## Listed records
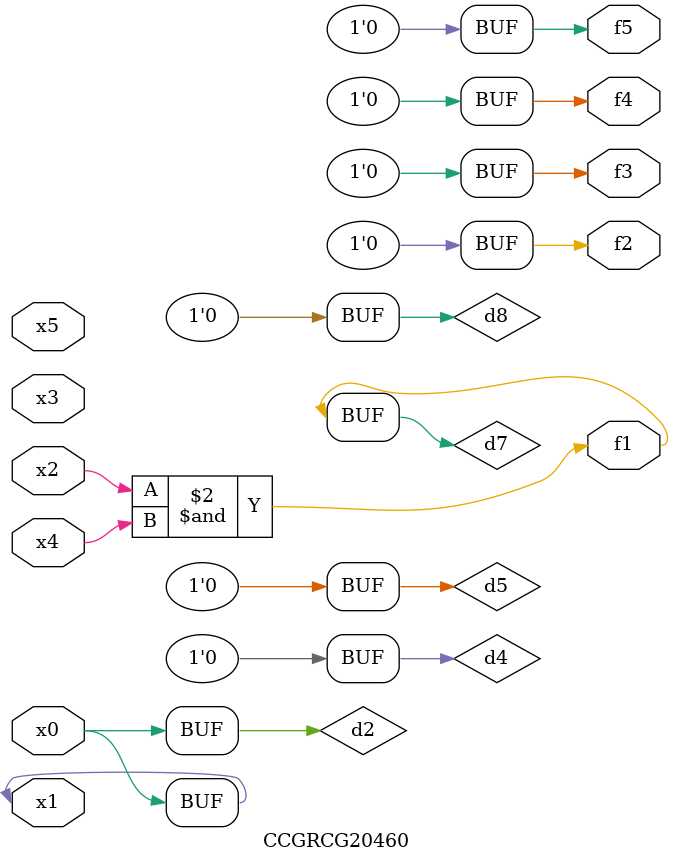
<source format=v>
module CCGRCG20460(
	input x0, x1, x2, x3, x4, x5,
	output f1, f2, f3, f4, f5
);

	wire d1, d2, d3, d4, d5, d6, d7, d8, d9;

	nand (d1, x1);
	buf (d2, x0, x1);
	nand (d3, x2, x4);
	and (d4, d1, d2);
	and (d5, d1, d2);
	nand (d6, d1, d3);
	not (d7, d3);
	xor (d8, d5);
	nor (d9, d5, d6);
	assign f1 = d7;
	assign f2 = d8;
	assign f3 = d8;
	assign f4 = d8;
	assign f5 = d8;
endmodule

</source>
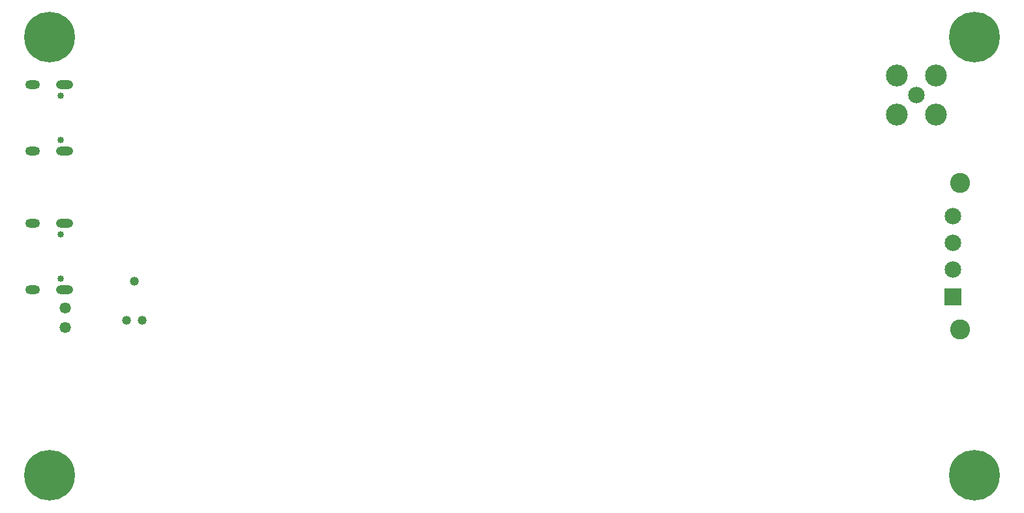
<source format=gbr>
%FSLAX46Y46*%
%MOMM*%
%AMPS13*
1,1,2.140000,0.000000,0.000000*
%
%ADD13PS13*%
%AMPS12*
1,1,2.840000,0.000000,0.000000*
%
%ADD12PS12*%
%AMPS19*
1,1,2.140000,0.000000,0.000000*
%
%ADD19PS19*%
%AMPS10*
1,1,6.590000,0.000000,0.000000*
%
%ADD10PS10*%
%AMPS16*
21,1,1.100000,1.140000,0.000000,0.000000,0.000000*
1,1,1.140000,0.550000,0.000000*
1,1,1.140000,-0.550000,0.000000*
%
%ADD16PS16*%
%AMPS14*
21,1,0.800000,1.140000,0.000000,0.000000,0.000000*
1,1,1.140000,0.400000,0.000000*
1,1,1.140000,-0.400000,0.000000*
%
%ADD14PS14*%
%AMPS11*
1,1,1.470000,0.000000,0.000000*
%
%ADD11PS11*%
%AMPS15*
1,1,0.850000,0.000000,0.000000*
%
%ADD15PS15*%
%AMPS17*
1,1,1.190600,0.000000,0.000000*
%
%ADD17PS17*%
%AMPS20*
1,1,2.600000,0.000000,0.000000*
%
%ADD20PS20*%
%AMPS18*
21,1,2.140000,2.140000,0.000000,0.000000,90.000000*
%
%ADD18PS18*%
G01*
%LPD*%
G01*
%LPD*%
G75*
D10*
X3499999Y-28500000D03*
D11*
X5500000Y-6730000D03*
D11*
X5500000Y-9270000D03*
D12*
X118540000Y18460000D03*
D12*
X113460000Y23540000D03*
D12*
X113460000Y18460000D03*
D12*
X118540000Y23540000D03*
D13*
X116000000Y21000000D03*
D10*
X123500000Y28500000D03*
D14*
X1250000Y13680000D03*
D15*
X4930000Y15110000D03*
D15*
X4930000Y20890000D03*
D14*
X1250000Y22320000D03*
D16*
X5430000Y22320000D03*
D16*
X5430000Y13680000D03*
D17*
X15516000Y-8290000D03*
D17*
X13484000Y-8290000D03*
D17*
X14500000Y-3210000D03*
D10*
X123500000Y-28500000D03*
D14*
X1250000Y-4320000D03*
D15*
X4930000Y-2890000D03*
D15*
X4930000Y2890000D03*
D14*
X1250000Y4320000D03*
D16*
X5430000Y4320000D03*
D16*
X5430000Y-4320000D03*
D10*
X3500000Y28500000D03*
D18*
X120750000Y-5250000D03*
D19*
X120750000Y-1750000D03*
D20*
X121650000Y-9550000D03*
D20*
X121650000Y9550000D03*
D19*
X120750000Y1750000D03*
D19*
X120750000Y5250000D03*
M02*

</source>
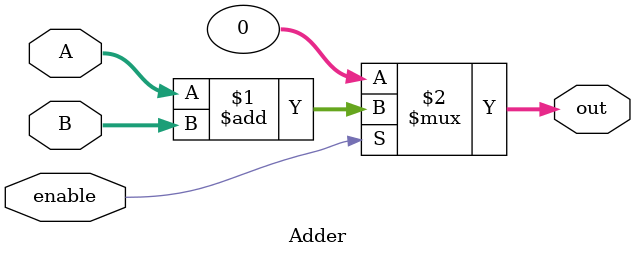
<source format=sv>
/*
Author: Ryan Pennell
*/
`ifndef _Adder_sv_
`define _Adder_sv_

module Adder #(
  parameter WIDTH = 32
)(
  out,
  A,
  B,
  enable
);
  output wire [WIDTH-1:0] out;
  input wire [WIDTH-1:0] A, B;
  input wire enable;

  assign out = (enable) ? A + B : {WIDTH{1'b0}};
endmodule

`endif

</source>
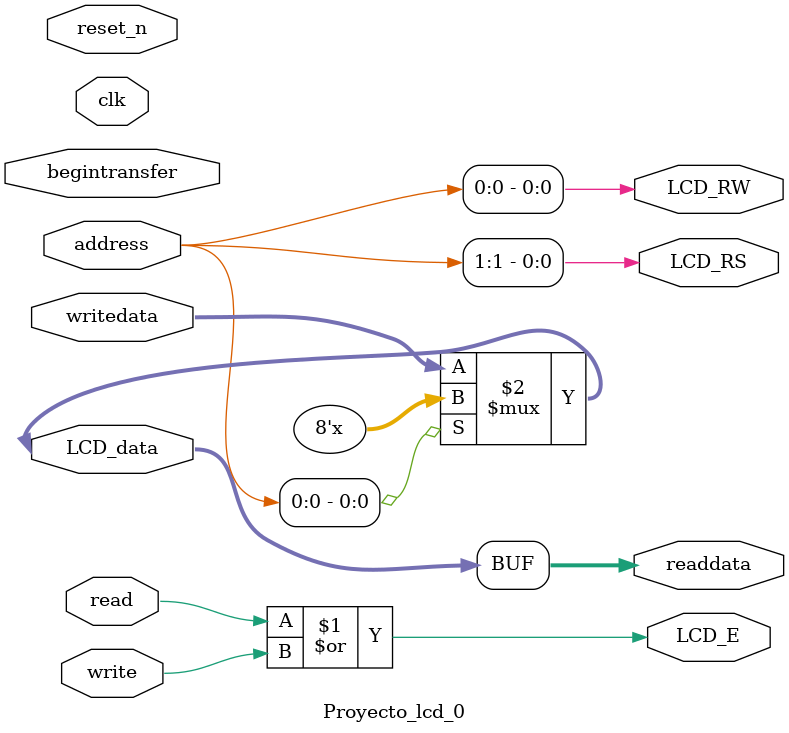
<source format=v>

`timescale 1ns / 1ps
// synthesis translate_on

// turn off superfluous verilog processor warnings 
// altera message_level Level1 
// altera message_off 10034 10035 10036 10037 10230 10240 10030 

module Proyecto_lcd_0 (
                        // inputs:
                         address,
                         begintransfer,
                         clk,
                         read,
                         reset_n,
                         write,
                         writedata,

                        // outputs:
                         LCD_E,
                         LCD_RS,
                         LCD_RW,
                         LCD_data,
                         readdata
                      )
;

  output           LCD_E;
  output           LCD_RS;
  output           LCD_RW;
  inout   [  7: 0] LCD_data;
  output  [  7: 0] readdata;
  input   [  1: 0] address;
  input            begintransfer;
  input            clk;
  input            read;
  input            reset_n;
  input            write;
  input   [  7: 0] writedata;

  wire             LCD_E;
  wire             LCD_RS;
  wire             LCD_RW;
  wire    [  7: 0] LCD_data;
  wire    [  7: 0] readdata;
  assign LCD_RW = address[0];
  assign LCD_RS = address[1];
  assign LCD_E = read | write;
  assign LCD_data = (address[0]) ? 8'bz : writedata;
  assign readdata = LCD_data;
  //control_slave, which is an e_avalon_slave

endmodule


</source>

## Task goal
Across the data above, how many lines include the word "address"? Give only the count.

## Written answer
5